空室改善提案のカギは、管理会社の組織デザインから

<守備の要は「仕組み化」>

 守備的ポジション(DF)の生産性向上のカギは「仕組み化」(いつ・誰が・何回行っても、同じ品質やレベルの成果物が出来上がること)です。守備的業務に位置する多くのルーティーン業務は、仕組みで業務効率を上げやすいのが特徴です。クレーム対応など突発的な業務は別として、DFのほとんどがルーティーン業務です。属人的な能力に頼りがちですが、一度仕組みを作り上げてしまえば、あとはそのルールを徹底させることで、効率よく同じ成果が出せます。「仕組み化」にはいくつか方法がありますが、例を上げると、部署別業務マニュアル作成・テンプレート化(繰り返し使う資料のひな形作成)・IT活用(管理ソフトや独自システム)・アウトソーシングの利用などがあります。例えば、IT化の具体例ですが、当社は月間90~100件程度「解約/原状回復工事」があります。以前は十数社へ、担当別に依頼を掛けており、ルールやフローも確立されていませんでした。そこで業者を5社程度に絞り込み、ITシステムを自社で構築して、工事業者と当社との工事案件を一元管理できる仕組みを構築しました。当社から見積もり依頼と言うボタンを押すと、先方の担当にEメールが届くようになっており、そのシステムで発注依頼、工事終了後の写真の共有もできるようにしています。また、ネット環境さえあれば、全社員が全ての案件進捗を一元的に見られるます。それからアウトソーシングについては、賃貸管理業界でも少しずつ認識されつつあります。人件費との比較も重要ですが、自社のスタッフでなくてもできる「作業」は、できるだけアウトソーシングすべきです。

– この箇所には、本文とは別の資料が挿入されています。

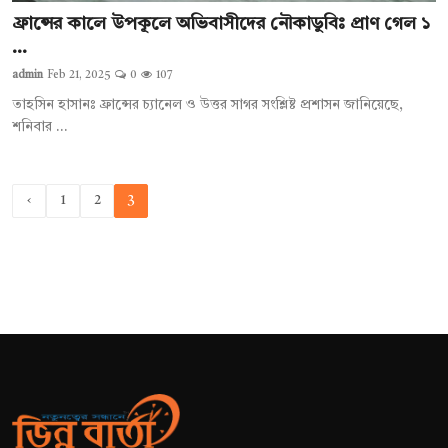
ফ্রান্সের কালে উপকূলে অভিবাসীদের নৌকাডুবিঃ প্রাণ গেল ১
...
admin
Feb 21, 2025
0
107
তাহসিন হাসানঃ ফ্রান্সের চ্যানেল ও উত্তর সাগর সংশ্লিষ্ট প্রশাসন জানিয়েছে,
শনিবার ...
‹
1
2
3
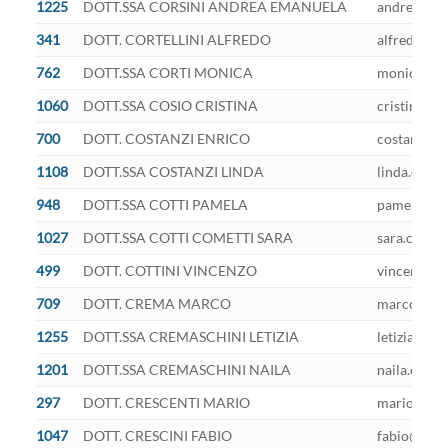
1225
DOTT.SSA CORSINI ANDREA EMANUELA
andreae.cor
341
DOTT. CORTELLINI ALFREDO
alfredo.cor
762
DOTT.SSA CORTI MONICA
monica.cort
1060
DOTT.SSA COSIO CRISTINA
cristina.co
700
DOTT. COSTANZI ENRICO
costanziue@
1108
DOTT.SSA COSTANZI LINDA
linda.costa
948
DOTT.SSA COTTI PAMELA
pamela.cott
1027
DOTT.SSA COTTI COMETTI SARA
sara.cotti@
499
DOTT. COTTINI VINCENZO
vincenzocot
709
DOTT. CREMA MARCO
marco.crem
1255
DOTT.SSA CREMASCHINI LETIZIA
letizia.cre
1201
DOTT.SSA CREMASCHINI NAILA
naila.crema
297
DOTT. CRESCENTI MARIO
mario.cresc
1047
DOTT. CRESCINI FABIO
fabio@pec.v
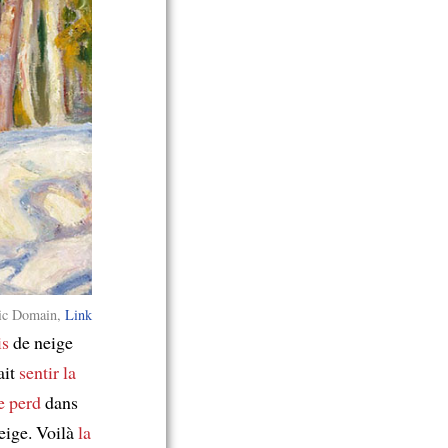
lic Domain,
Link
is
de neige
ait
sentir la
e perd
dans
eige. Voilà
la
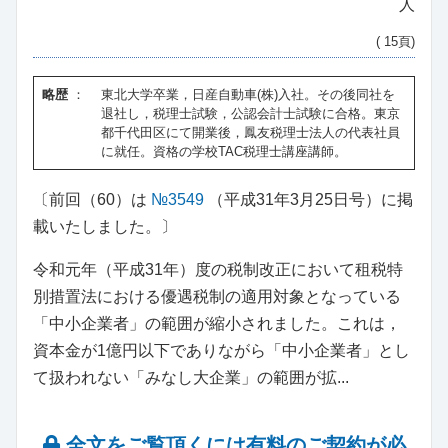
人
( 15頁)
略歴
：
東北大学卒業，日産自動車(株)入社。その後同社を
退社し，税理士試験，公認会計士試験に合格。東京
都千代田区にて開業後，鳳友税理士法人の代表社員
に就任。資格の学校TAC税理士講座講師。
〔前回（60）は
№3549
（平成31年3月25日号）に掲
載いたしました。〕
令和元年（平成31年）度の税制改正において租税特
別措置法における優遇税制の適用対象となっている
「中小企業者」の範囲が縮小されました。これは，
資本金が1億円以下でありながら「中小企業者」とし
て扱われない「みなし大企業」の範囲が拡...
全文をご覧頂くには有料のご契約が必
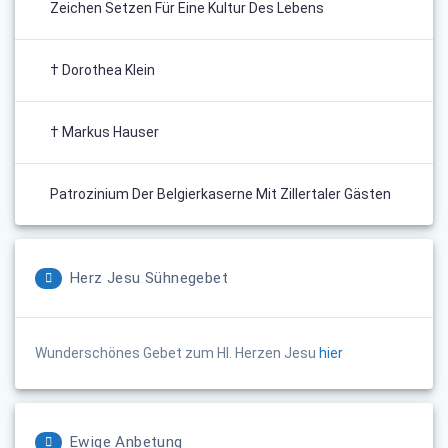
Zeichen Setzen Für Eine Kultur Des Lebens
† Dorothea Klein
† Markus Hauser
Patrozinium Der Belgierkaserne Mit Zillertaler Gästen
Herz Jesu Sühnegebet
Wunderschönes Gebet zum Hl. Herzen Jesu
hier
Ewige Anbetung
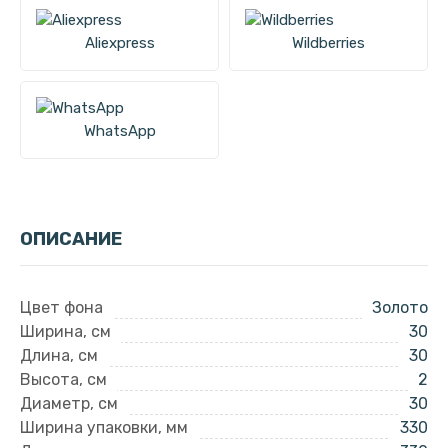
Aliexpress
Wildberries
WhatsApp
ОПИСАНИЕ
Цвет фона
Золото
Ширина, см
30
Длина, см
30
Высота, см
2
Диаметр, см
30
Ширина упаковки, мм
330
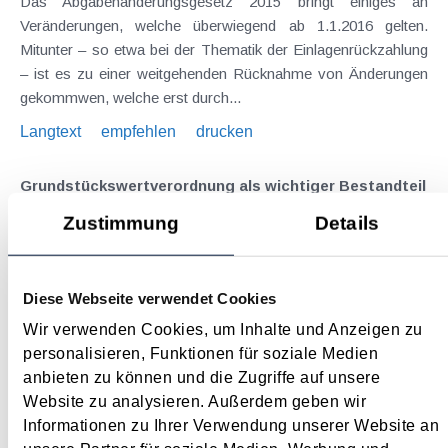
Das Abgabenänderungsgesetz 2015 bringt einiges an
Veränderungen, welche überwiegend ab 1.1.2016 gelten.
Mitunter – so etwa bei der Thematik der Einlagenrückzahlung
– ist es zu einer weitgehenden Rücknahme von Änderungen
gekommwen, welche erst durch...
Langtext
empfehlen
drucken
Grundstückswertverordnung als wichtiger Bestandteil
der "Grunderwerbsteuer neu"
Zustimmung
Details
Januar 2016
Die „Grunderwerbsteuer neu“ ist vor allem dadurch
Diese Webseite verwendet Cookies
gekennzeichnet, dass anstelle des (dreifachen) Einheitswertes
ab 1.1.2016 der sogenannte Grundstückswert als
Wir verwenden Cookies, um Inhalte und Anzeigen zu
Bemessungsgrundlage gilt, welcher deutlich näher am
personalisieren, Funktionen für soziale Medien
Verkehrswert liegt und somit bei unentgeltlichen...
anbieten zu können und die Zugriffe auf unsere
Website zu analysieren. Außerdem geben wir
Langtext
empfehlen
drucken
Informationen zu Ihrer Verwendung unserer Website an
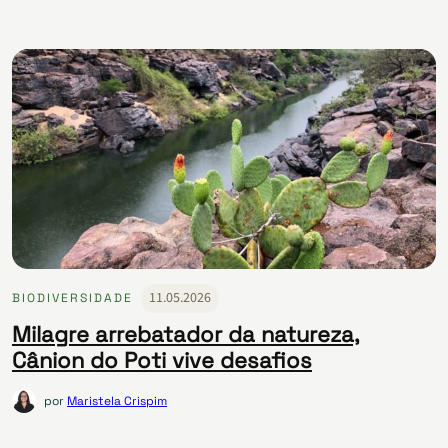
11.05.2026
BIODIVERSIDADE
Milagre arrebatador da natureza,
Cânion do Poti vive desafios
por
Maristela Crispim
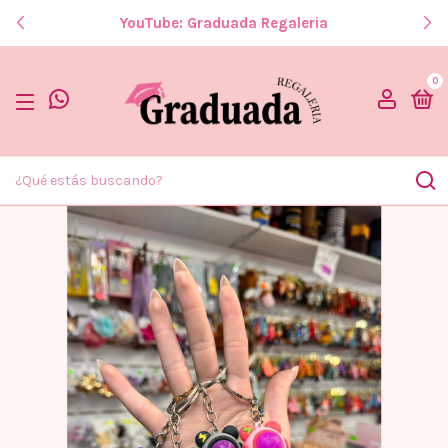
YouTube: Graduada Regaleria
0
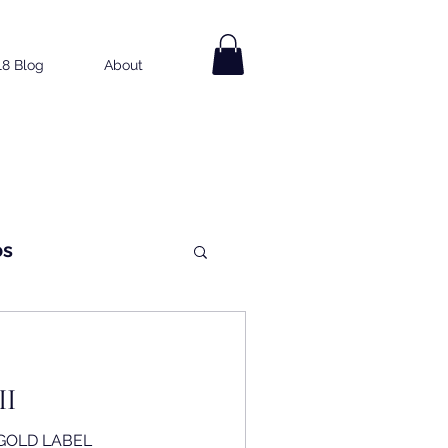
18 Blog
About
os
a
II
a GOLD LABEL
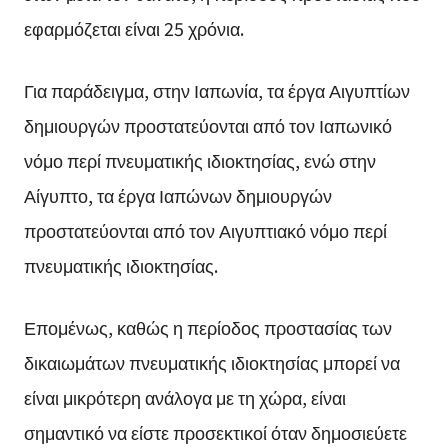
εφαρμόζεται είναι 25 χρόνια.
Για παράδειγμα, στην Ιαπωνία, τα έργα Αιγυπτίων
δημιουργών προστατεύονται από τον Ιαπωνικό
νόμο περί πνευματικής ιδιοκτησίας, ενώ στην
Αίγυπτο, τα έργα Ιαπώνων δημιουργών
προστατεύονται από τον Αιγυπτιακό νόμο περί
πνευματικής ιδιοκτησίας.
Επομένως, καθώς η περίοδος προστασίας των
δικαιωμάτων πνευματικής ιδιοκτησίας μπορεί να
είναι μικρότερη ανάλογα με τη χώρα, είναι
σημαντικό να είστε προσεκτικοί όταν δημοσιεύετε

他業界では積極的に使われるアウトソーシングという概念が、賃貸管理業ではまだまだ馴染みがありません。繰り返しになりますが、限られた人材でやるべき業務は、できるだけ「作業」ではなく、考える「仕事」をするポジションに配置すべきではないでしょうか。

<攻めの提案は「見える化」がカギ>

 新規管理受託・空室改善・リフォームなど、管理会社にとってオーナー提案を行う機会は日々あります。しかし重要な割に、その提案のほとんどが「口頭」で伝えられています。いくら良い提案や商品紹介であっても、口頭で伝えられては提案の根拠や具体性にかけます。そもそも、説明をする人によって内容にバラツキがでますし、オーナーとの間で解釈に食い違いが出ても、お互いに気付かない可能性があります。そこで提案にも「見える化」が重要なのです。「見える化」とは、一般的に見えにくい業務を誰が見ても分かるようにオープンにして行くという意味合いでよく使われます。ただし、ここで言う「見える化」とは、出来るだけ数値や文字などのビジュアルを用いて、紙面等で比較提案をすることや、分かりにくい管理業務のサービス内容を目で見て伝えることです。

 例えば空室改善であれば、物件評価表という書式を利用して、良い点と改善点を「見える化」して、何が原因で空室になっているのか?という要因をはっきり示します。

『大家さん、相場よりも高いので、家賃を下げて募集をしませんか?』などと言う、根拠のわかりにくい提案をすれば、オーナーも良い気がしません。最終的にどんな商品でも「価格(賃料)が適正かどうか」が決め手ですが、それをどのように伝えるのかが重要なのです。ネットの普及により、かんたんに物件の比較がされるようになりました。消費者心理で考えれば、同じ賃料であれば、より良い条件の物件を選ぶはずです。物件の善し悪しを比較ができるように項目別に定量化すると、オーナーに理解して頂きやすくなるはずです。

 これから数ヶ月で、また繁忙期がやって来ます。賃貸需要が大幅に高まり、入居率を改善する機会がこの数ヶ月間です。このチャンスを活かすためには、組織全体を見渡して、あらかじめオーナー提案の時間を確保できる体制を整えることが大切です。技術的なことや、人の能力だけではなく、人材の特性を活かし最適な組織デザインをすることが、積極的なオーナー提案をするためのフィールド作りではないでしょうか。